Data:
________________________________________

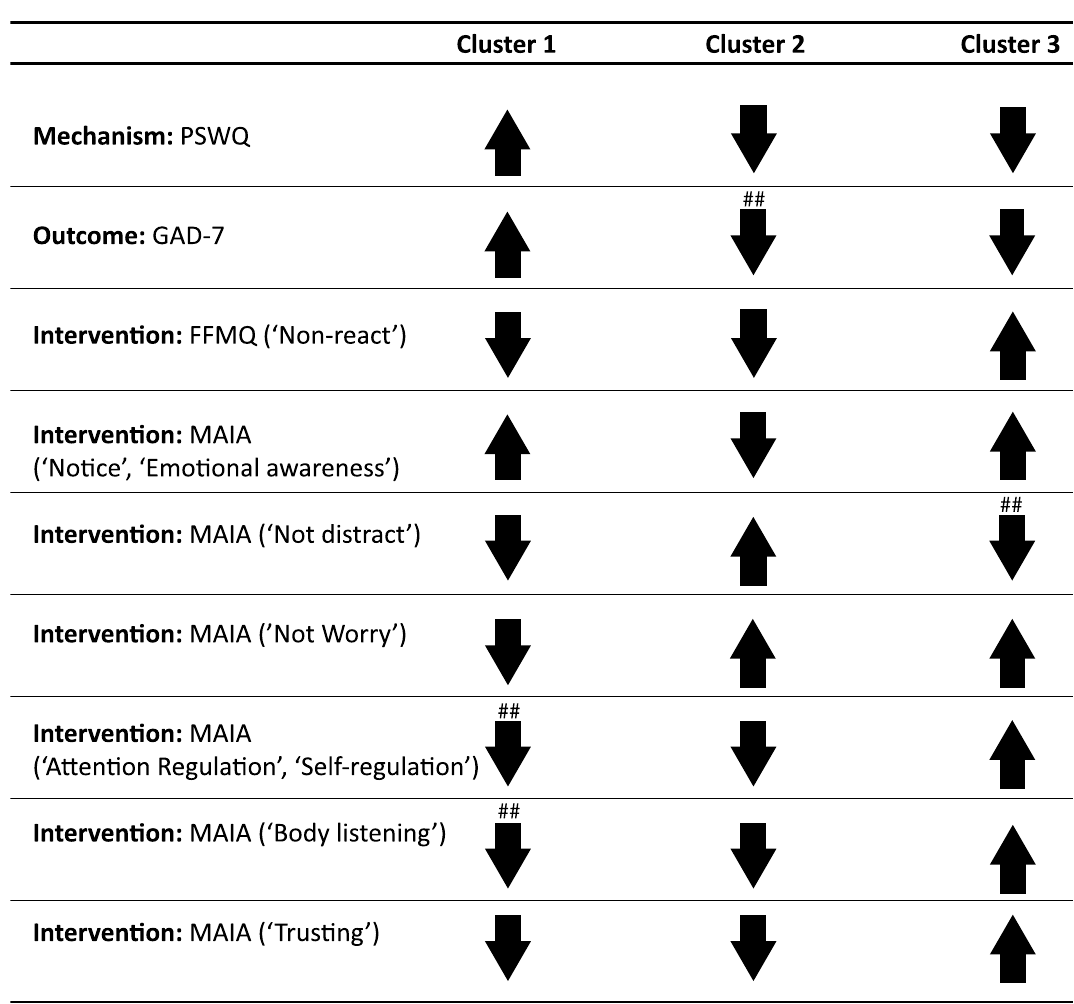
Within-cluster average z-scores indicated a 98.4% similarity with cluster 3 from Study 1 (correlation r = 0.92 between the studies’ within-cluster average z-scores).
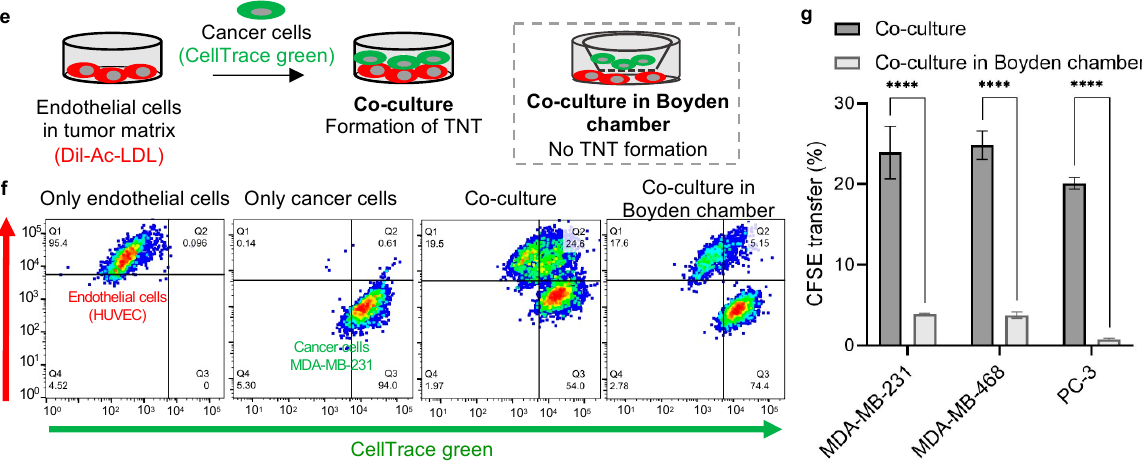
Figure 1. Communication of cancer cells with endothelium and phenotypic transition. ( a ) Schematic representation of the monoculture of metastatic cancer cells (MDA-MB-231) in the 3D tumor matrix, forming 3D cellular aggregates or mammosphere-like structures. ( b ) Schematic for cancer cells adopting an elongated phenotype when co-cultured with preformed endothelium in the 3D tumor matrix. The elongated phenotype of cancer cells aligns with the endothelial layer, forming nanoscale communications with the endothelial cells. ( c ) Representative image of the formation of mammospheres during the monoculture of cancer cells (MDA-MB-231) in the 3D tumor matrix in the absence of endothelium. MDA-MB-231 cancer cells were stained with CellTrace red and cultured on a Matrigel (tumor matrix) coated plate for 24 h. The cells were fixed, actin filaments stained with phalloidin green, and the nuclei were counterstained with DAPI. The yellow signal from the image originates from the overlapping of CellTrace red stained cancer cell and phalloidin green staining. ( d ) Representative image of the co-culture of cancer cells (MDA-MB-231) with preformed endothelium of human umbilical vein endothelial cells (HUVECs) for 24 h in the 3D tumor matrix. HUVECs (unstained) were cultured on Matrigel-coated plate for 5–6 h to form the endothelial network. After that, CellTrace red stained cancer cells were added to the preformed endothelium. After 24 h of co-culture, the cells were fixed, and actin filaments were stained with phalloidin green, and the nuclei were counterstained with DAPI. The yellow and green stained cells represent the cancer cells (CellTrace red and phalloidin green stained) and endothelial cells (phalloidin green stained), respectively. The image on the left side reveals the cancer cells (yellow) have transformed into an elongated phenotype and aligned with the preformed endothelial layer (green). The right-side image shows the physical communication between the cancer cells and the endothelial cells via tunneling nanotubes (yellow arrows). The phalloidin staining signifies the presence of actin in the nanotubes. The monochromatic (red) image represents the cancer cells (red fluorescence) obtaining an elongated phenotype, as compared with the mammosphere-like structure in the monoculture of cancer cells in the 3D tumor matrix, by forming nanotubular structures with the endothelium and invaginating into the endothelial network. ( e ) Schematic representation of the experimental design to evaluate the transfer of cytoplasmic contents from cancer cells to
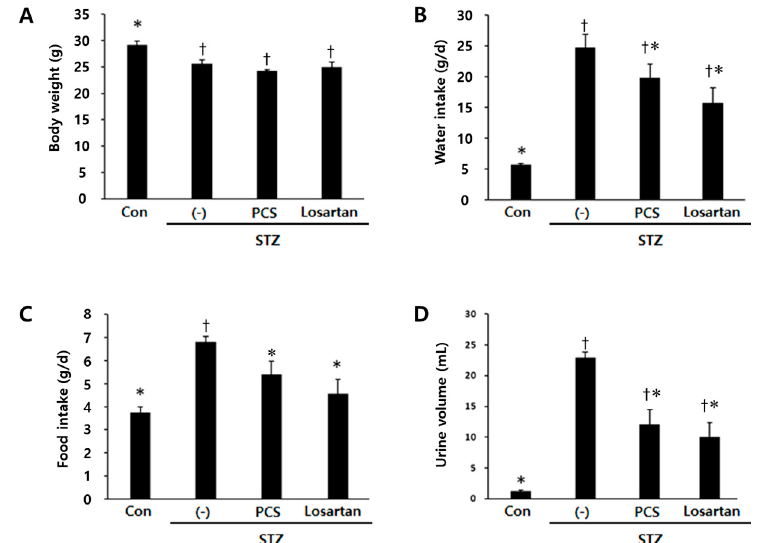
Figure 1. Body weight, food and water intake, and urine volume in PCS extract-treated, STZ-induced diabetic mice. Mice were injected with vehicle (Con) or STZ (50 mg/kg/day) for five consecutive days. STZ-induced diabetic mice (above 300 mg/dL blood glucose) were treated with vehicle (-), PCS extract (500 mg/kg/day), or losartan potassium (10 mg/kg/day) as a positive control for 8 weeks ( n = 8–11/group). ( A ) Body weight after 8 weeks of treatment; ( B ) average water intake over 8 weeks; ( C ) average food intake over 8 weeks; and ( D ) urine volume for 24 h after 8 weeks of PCS extract treatment; †, p < 0.05 vs. Con mice. *, p < 0.05 vs. (-)/STZ mice.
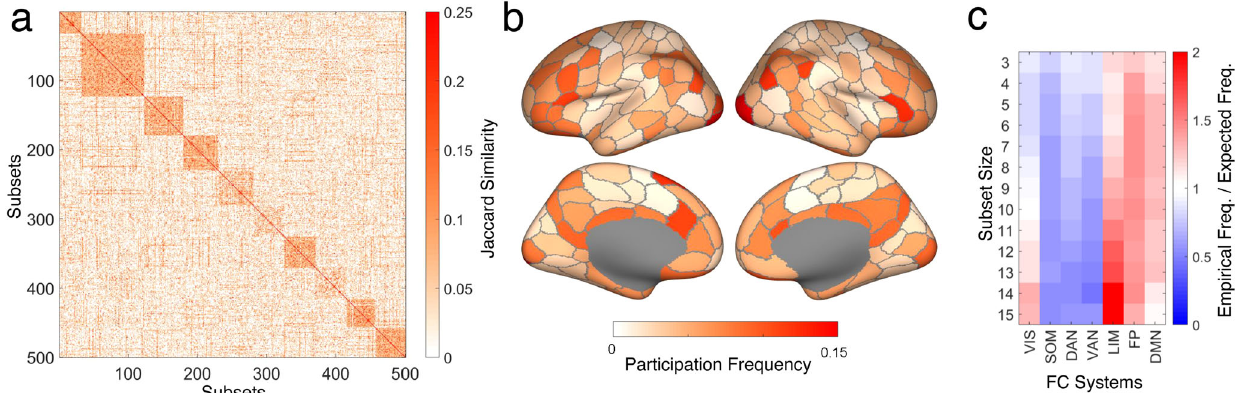
Fig. 4 Topography and functional specialization of randomly sampled synergistic subsets in the brain. Data in panels a and b was derived from a random sample of 100,000 synergistic 10-node subsets (HCP data). a Drawing random sub-samples of 500 subsets, we computed their Jaccard similarity, capturing the number of nodes in common between each subset pair. The similarity matrix was clustered using the kmeans algorithm, iterating between 2 and 30 clusters, with 10,000 repetitions. Optimal cluster quality was determined using the ‘ silhouette ’ criterion on the resulting cluster assignments. Random samples consistently yielded around 9 – 11 optimal clusters, with one example (10 clusters) shown in this panel. A Jaccard similarity of 0.25 corresponds to two subsets having 4 out of 10 nodes in common. b Frequency of individual node participation across 100,000 synergistic subsets, displayed on a surface rendering of the cerebral cortex indicating the boundaries of the 200 nodes used for constructing the FC matrix. c Each of the 200 nodes is af fi liated with one of 7 canonical functional systems 60 . Frequency of participation of individual nodes in synergistic subsets (negative O- information, subset size ranging from 3 to 15 nodes) is aggregated (averaged) for each functional system. The plot displays the ratio of empirical frequency over the expected frequency if nodes were selected by chance. A ratio > 1 or < 1 indicates that the system is over-represented or under-represented, respectively, in synergistic subsets. Sample sizes identical to those used in Fig. the ensemble contributed to the synergy, we only considered a set of nodes within that ensemble (for example, a system of three valid if it was impossible to remove any node without the synergistic elements and two independent elements will appear to O-information increasing (i.e., the contribution of each element be a synergistic system of k = 5, however, the real synergy is only was synergy-dominated). We found that, for small value of k , the in the three entangled elements). To ensure that all elements in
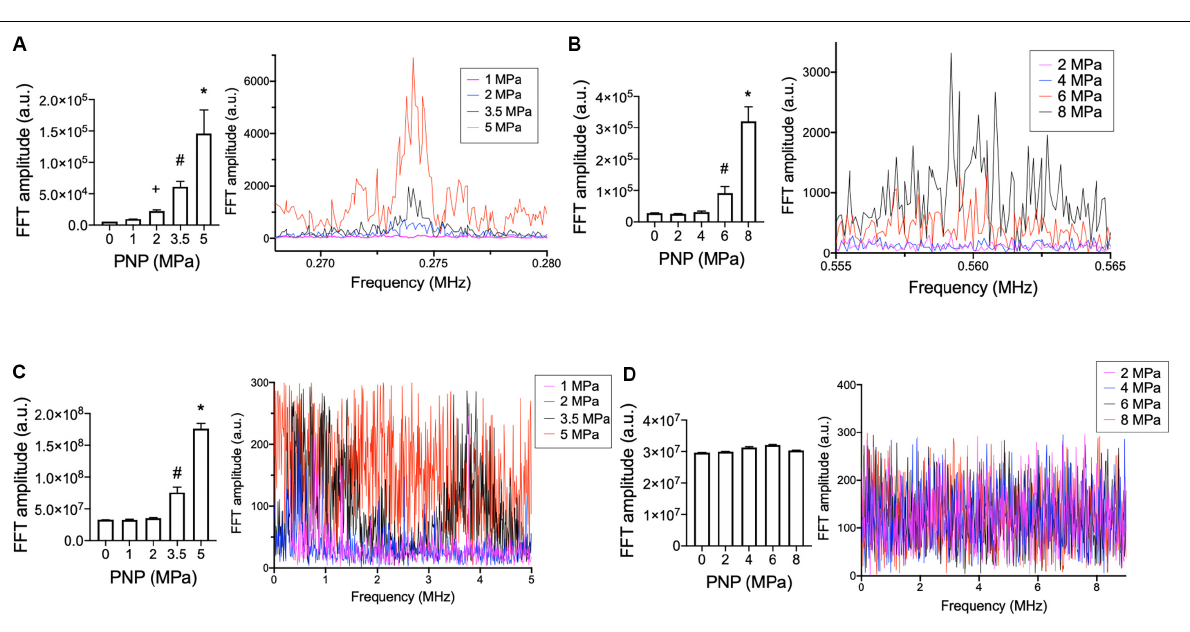
FIGURE 3 | Acoustic emissions from hamstring sonications at 0.548 or 1.125 MHz at different PNP. Statistical summaries and representative spectra are shown measuring half-harmonic (A,B) and broadband (C,D) emissions at different PNP for 0.548 MHz (A,C) and 1.125 MHz (B,D) . Graphs represent average values from 100 sonication pulses. Symbols indicate statistical differences ( p < 0.05) from all other values when compared by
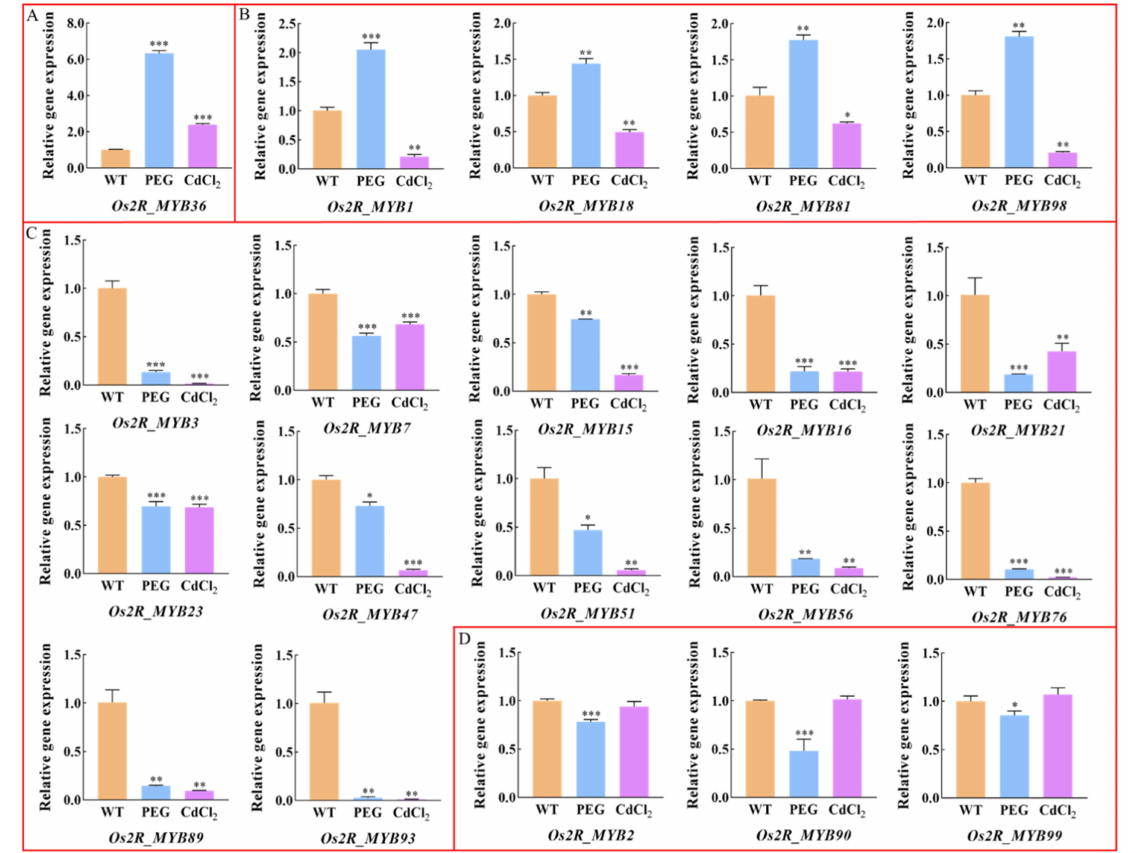
Figure 9. Relative gene expression of 20 Os2R_MYBs under PEG and CdCl 2 stress treatments. ( A – D ) represent different expression patterns under PEG and CdCl 2 stress treatment. Nipponbare cultivar was used as the control; OsActin1 was used as a reference gene. The relative expression levels of each gene were calculated by the 2 − ∆∆ Ct method. All reactions were set up in triplicate. Bars represent the standard deviation (SD) of the three replicates. A significant difference is indicated by an asterisk according to t -test (* p < 0.05, ** p < 0.01, and *** p <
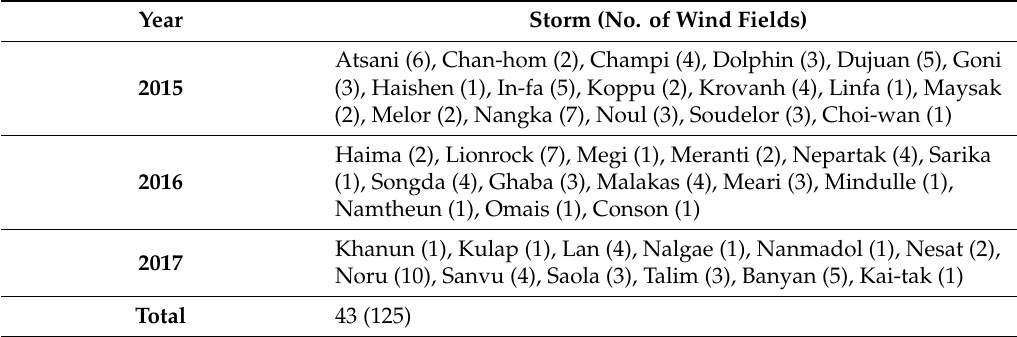
Table 1. Names of TCs and corresponding numbers of SMAP wind field snapshots. The year in which each storm occurred is also shown in the table. Storm (No. of Wind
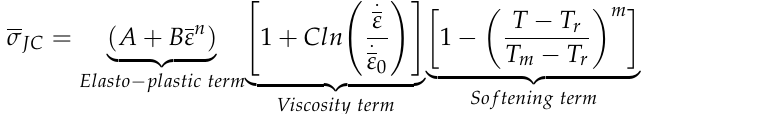
Figure 1. While conduction is taken as the mode of heat transfer at the tool-workpiece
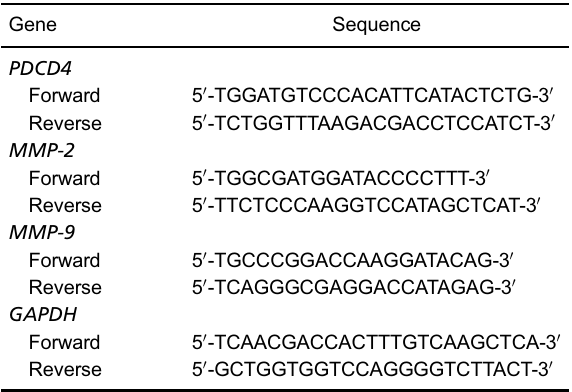
Table 1. Primer sequences of programmed cell death 4 (PDCD4), matrix metalloproteinase-2 (MMP-2), and matrix metalloprotei- nase-9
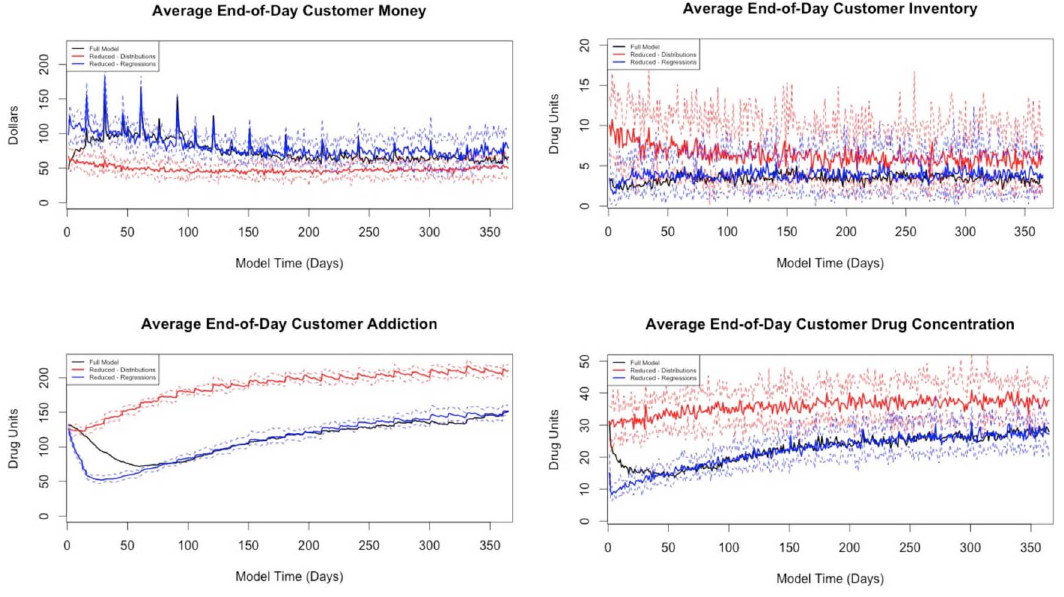
Figure 8. Comparison of full and reduced models. Dotted lines represent 95% intervals for reduced model output.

________________________________________

Restate the whole listing exactly as written, minus the pictures.

Within-cluster average z-scores indicated a 98.4% similarity with cluster 3 from Study 1 (correlation r = 0.92 between the studies’ within-cluster average z-scores).
Figure 1. Communication of cancer cells with endothelium and phenotypic transition. ( a ) Schematic representation of the monoculture of metastatic cancer cells (MDA-MB-231) in the 3D tumor matrix, forming 3D cellular aggregates or mammosphere-like structures. ( b ) Schematic for cancer cells adopting an elongated phenotype when co-cultured with preformed endothelium in the 3D tumor matrix. The elongated phenotype of cancer cells aligns with the endothelial layer, forming nanoscale communications with the endothelial cells. ( c ) Representative image of the formation of mammospheres during the monoculture of cancer cells (MDA-MB-231) in the 3D tumor matrix in the absence of endothelium. MDA-MB-231 cancer cells were stained with CellTrace red and cultured on a Matrigel (tumor matrix) coated plate for 24 h. The cells were fixed, actin filaments stained with phalloidin green, and the nuclei were counterstained with DAPI. The yellow signal from the image originates from the overlapping of CellTrace red stained cancer cell and phalloidin green staining. ( d ) Representative image of the co-culture of cancer cells (MDA-MB-231) with preformed endothelium of human umbilical vein endothelial cells (HUVECs) for 24 h in the 3D tumor matrix. HUVECs (unstained) were cultured on Matrigel-coated plate for 5–6 h to form the endothelial network. After that, CellTrace red stained cancer cells were added to the preformed endothelium. After 24 h of co-culture, the cells were fixed, and actin filaments were stained with phalloidin green, and the nuclei were counterstained with DAPI. The yellow and green stained cells represent the cancer cells (CellTrace red and phalloidin green stained) and endothelial cells (phalloidin green stained), respectively. The image on the left side reveals the cancer cells (yellow) have transformed into an elongated phenotype and aligned with the preformed endothelial layer (green). The right-side image shows the physical communication between the cancer cells and the endothelial cells via tunneling nanotubes (yellow arrows). The phalloidin staining signifies the presence of actin in the nanotubes. The monochromatic (red) image represents the cancer cells (red fluorescence) obtaining an elongated phenotype, as compared with the mammosphere-like structure in the monoculture of cancer cells in the 3D tumor matrix, by forming nanotubular structures with the endothelium and invaginating into the endothelial network. ( e ) Schematic representation of the experimental design to evaluate the transfer of cytoplasmic contents from cancer cells to
Figure 1. Body weight, food and water intake, and urine volume in PCS extract-treated, STZ-induced diabetic mice. Mice were injected with vehicle (Con) or STZ (50 mg/kg/day) for five consecutive days. STZ-induced diabetic mice (above 300 mg/dL blood glucose) were treated with vehicle (-), PCS extract (500 mg/kg/day), or losartan potassium (10 mg/kg/day) as a positive control for 8 weeks ( n = 8–11/group). ( A ) Body weight after 8 weeks of treatment; ( B ) average water intake over 8 weeks; ( C ) average food intake over 8 weeks; and ( D ) urine volume for 24 h after 8 weeks of PCS extract treatment; †, p < 0.05 vs. Con mice. *, p < 0.05 vs. (-)/STZ mice.
Fig. 4 Topography and functional specialization of randomly sampled synergistic subsets in the brain. Data in panels a and b was derived from a random sample of 100,000 synergistic 10-node subsets (HCP data). a Drawing random sub-samples of 500 subsets, we computed their Jaccard similarity, capturing the number of nodes in common between each subset pair. The similarity matrix was clustered using the kmeans algorithm, iterating between 2 and 30 clusters, with 10,000 repetitions. Optimal cluster quality was determined using the ‘ silhouette ’ criterion on the resulting cluster assignments. Random samples consistently yielded around 9 – 11 optimal clusters, with one example (10 clusters) shown in this panel. A Jaccard similarity of 0.25 corresponds to two subsets having 4 out of 10 nodes in common. b Frequency of individual node participation across 100,000 synergistic subsets, displayed on a surface rendering of the cerebral cortex indicating the boundaries of the 200 nodes used for constructing the FC matrix. c Each of the 200 nodes is af fi liated with one of 7 canonical functional systems 60 . Frequency of participation of individual nodes in synergistic subsets (negative O- information, subset size ranging from 3 to 15 nodes) is aggregated (averaged) for each functional system. The plot displays the ratio of empirical frequency over the expected frequency if nodes were selected by chance. A ratio > 1 or < 1 indicates that the system is over-represented or under-represented, respectively, in synergistic subsets. Sample sizes identical to those used in Fig. the ensemble contributed to the synergy, we only considered a set of nodes within that ensemble (for example, a system of three valid if it was impossible to remove any node without the synergistic elements and two independent elements will appear to O-information increasing (i.e., the contribution of each element be a synergistic system of k = 5, however, the real synergy is only was synergy-dominated). We found that, for small value of k , the in the three entangled elements). To ensure that all elements in
FIGURE 3 | Acoustic emissions from hamstring sonications at 0.548 or 1.125 MHz at different PNP. Statistical summaries and representative spectra are shown measuring half-harmonic (A,B) and broadband (C,D) emissions at different PNP for 0.548 MHz (A,C) and 1.125 MHz (B,D) . Graphs represent average values from 100 sonication pulses. Symbols indicate statistical differences ( p < 0.05) from all other values when compared by
Figure 9. Relative gene expression of 20 Os2R_MYBs under PEG and CdCl 2 stress treatments. ( A – D ) represent different expression patterns under PEG and CdCl 2 stress treatment. Nipponbare cultivar was used as the control; OsActin1 was used as a reference gene. The relative expression levels of each gene were calculated by the 2 − ∆∆ Ct method. All reactions were set up in triplicate. Bars represent the standard deviation (SD) of the three replicates. A significant difference is indicated by an asterisk according to t -test (* p < 0.05, ** p < 0.01, and *** p <
Table 1. Names of TCs and corresponding numbers of SMAP wind field snapshots. The year in which each storm occurred is also shown in the table. Storm (No. of Wind
Figure 1. While conduction is taken as the mode of heat transfer at the tool-workpiece
Table 1. Primer sequences of programmed cell death 4 (PDCD4), matrix metalloproteinase-2 (MMP-2), and matrix metalloprotei- nase-9
Figure 8. Comparison of full and reduced models. Dotted lines represent 95% intervals for reduced model output.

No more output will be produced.